There are endless amount of tutorials available how to cite literature in different software. The Latex community has the \cite{} command while Lyx users can select the reference from a gui menu and in Word there is a plugin available for endnote or citavi. The surprising situation is, that even the citation can be created in this way some important information is missing. It is about why a certain citiation is inserted into the text and why not?
What most tutorials about academic writings are ignoring or explaining only as a side note is, that the source of each reference is not the database in the library and it is not google scholar but the source is always the personal knowledge management software. That means, an author has created his individual bibliographic database which looks different from a public database like google scholar.
Some programs for creating such databases are: jabref, bibtex, Obsidian, Zotero and citavi. The important question is why such a database needs to be created if it contains the same information like Google scholar? Wouldn't it make sense to cite directly from google scholar?

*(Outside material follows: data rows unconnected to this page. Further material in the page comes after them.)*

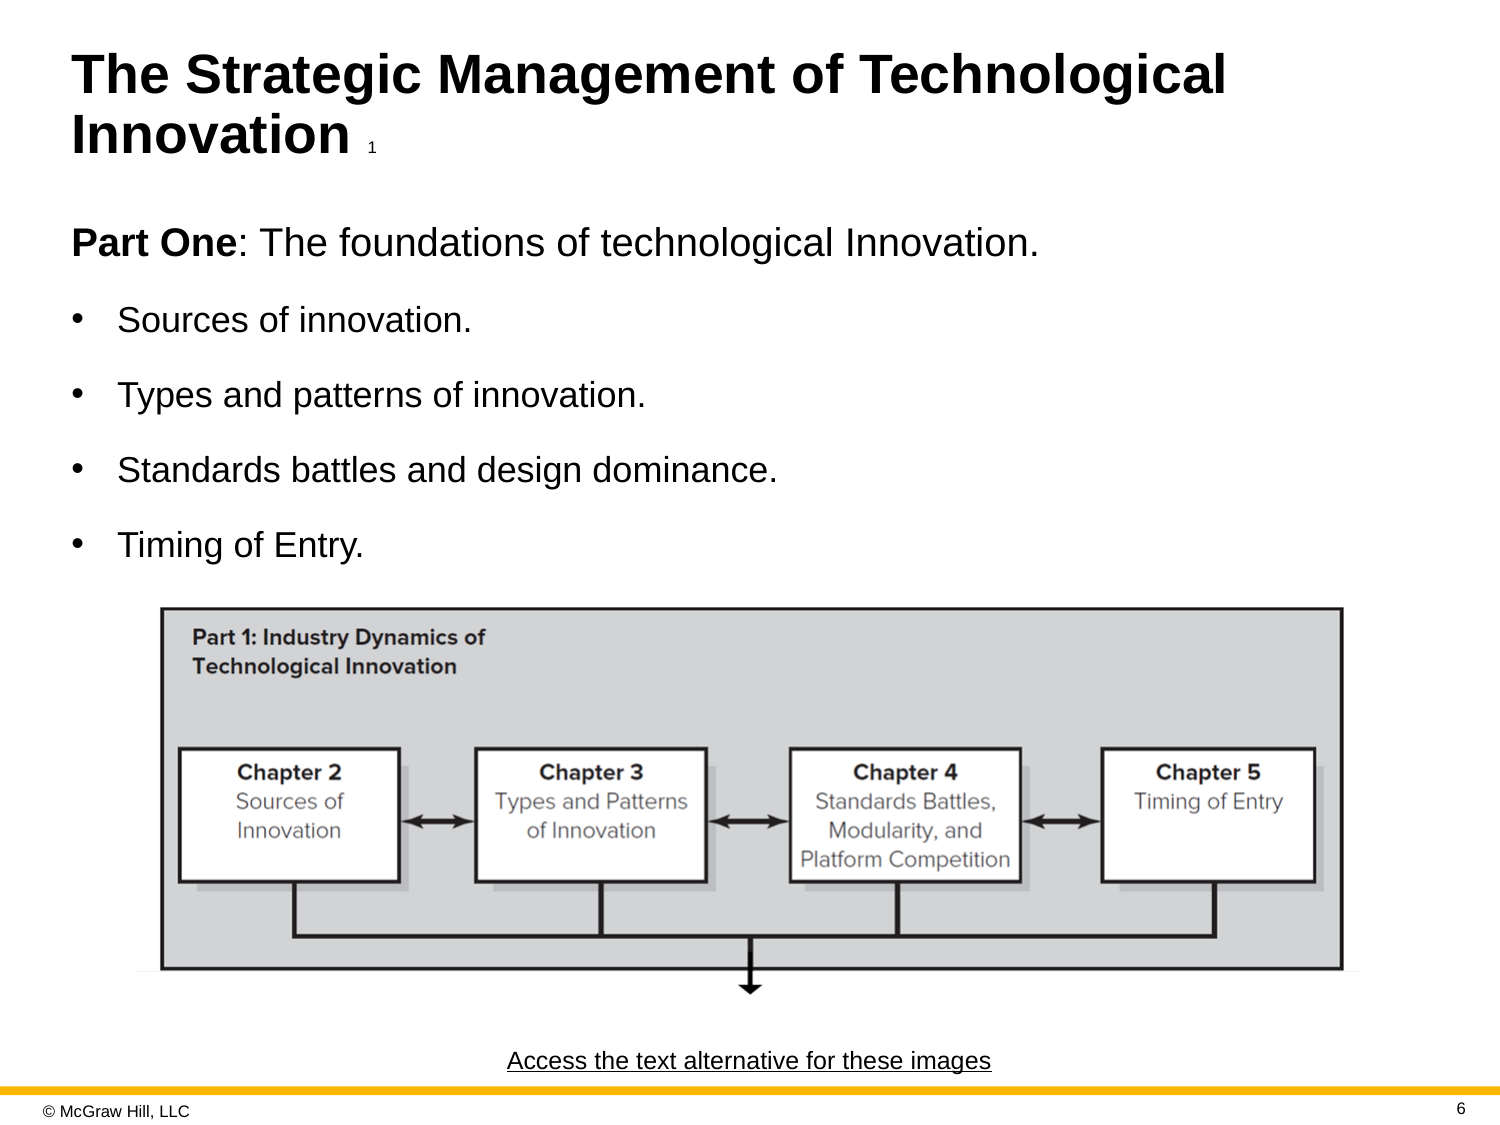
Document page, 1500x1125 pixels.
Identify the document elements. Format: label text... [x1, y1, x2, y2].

list Access the text alternative for these images [480, 1038, 1020, 1082]
title The Strategic Management of Technological Innovation 1 [56, 38, 1444, 173]
picture [137, 605, 1362, 1009]
list Part One: The foundations of technological Innovation. Sources of innovation. Types and patterns of innovation. Standards battles and design dominance. Timing of Entry. [56, 209, 1444, 574]
slide_number 6 [1415, 1094, 1474, 1122]
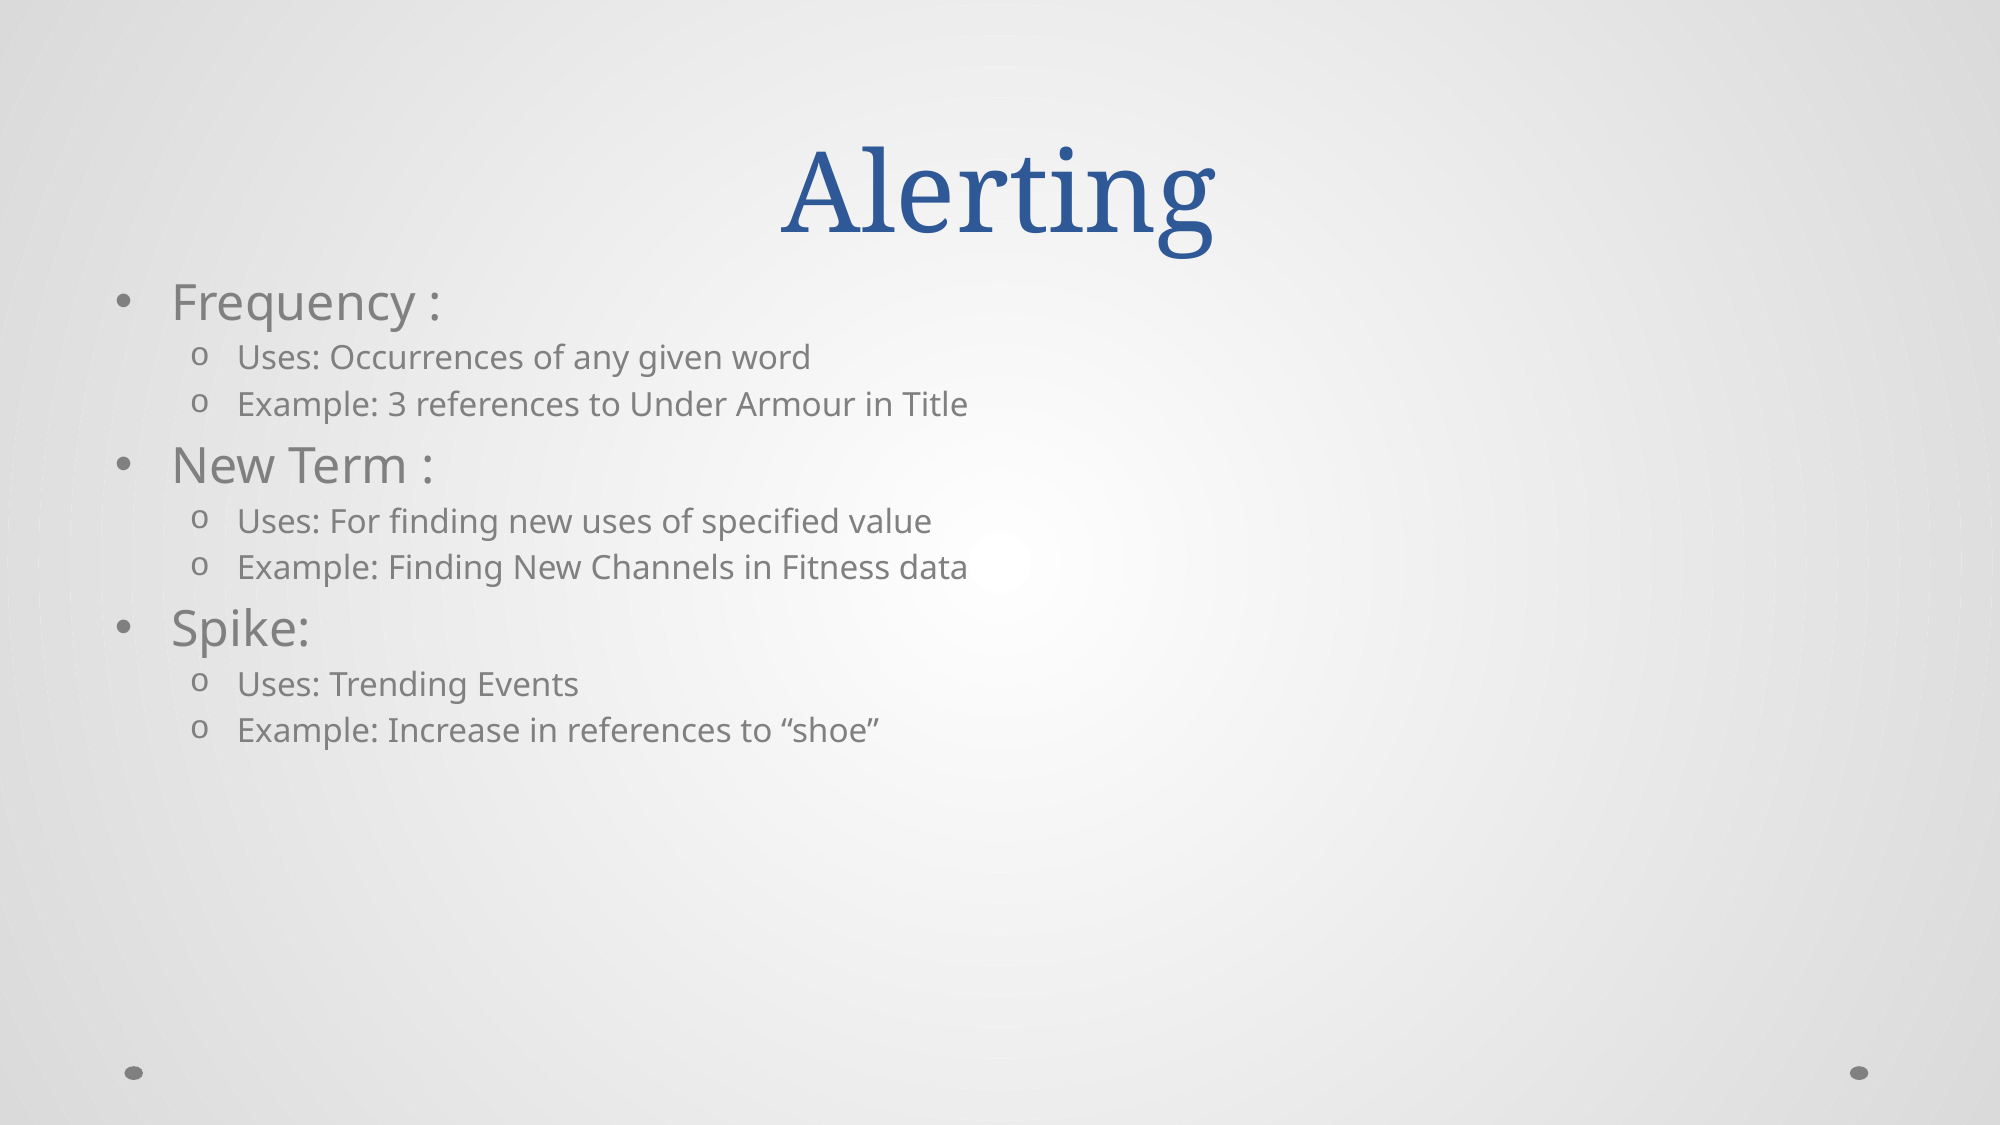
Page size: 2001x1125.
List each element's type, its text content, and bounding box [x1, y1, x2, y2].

title Alerting [99, 0, 1900, 262]
list Frequency : Uses: Occurrences of any given word Example: 3 references to Under Armour in Title New Term : Uses: For finding new uses of specified value Example: Finding New Channels in Fitness data Spike: Uses: Trending Events Example: Increase in references to “shoe” [99, 262, 1900, 1005]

No because the inbetween layer is the personal note file of the user. During reading of books and papers, the user makes personal notes and in this notes the references were written down. During writing the prose text, the user has it's personal notes in a separate window and is citing from these notes the books. That means, a user doesn't cite a random book which may fit to the subject, but the user has to cite a book which is already in the own note file.
Suppose the citavi software was used to create notes. Then the newly written document gets enriched with bibliography references from this citavi file. And suppose the user prefers an Analog Zettelkasten in the style of Niklas Luhmann, then the references are taking from this note taking system.
This might explain why most authors are creating an individual reference database even they can use the normal database in a library or from google scholar. Because it is about making notes and the references are a part of this attempt. Let us imagine a counter example.
Suppose somebody hasn't created notes and has no personal bibliographic database. Then it is not allowed to cite anything. The unwritten rule is, that a citation can only be created if it is stored in the personal notes already. Otherwise, the user hasn't read a book and hasn't made notes about the book. So it makes no sense to cite it in the own paper.
If an academic paper has endless amount of notes, then the author of this paper has made endless amount of notes. Note taking is the prestep towards citing literature in the own paper.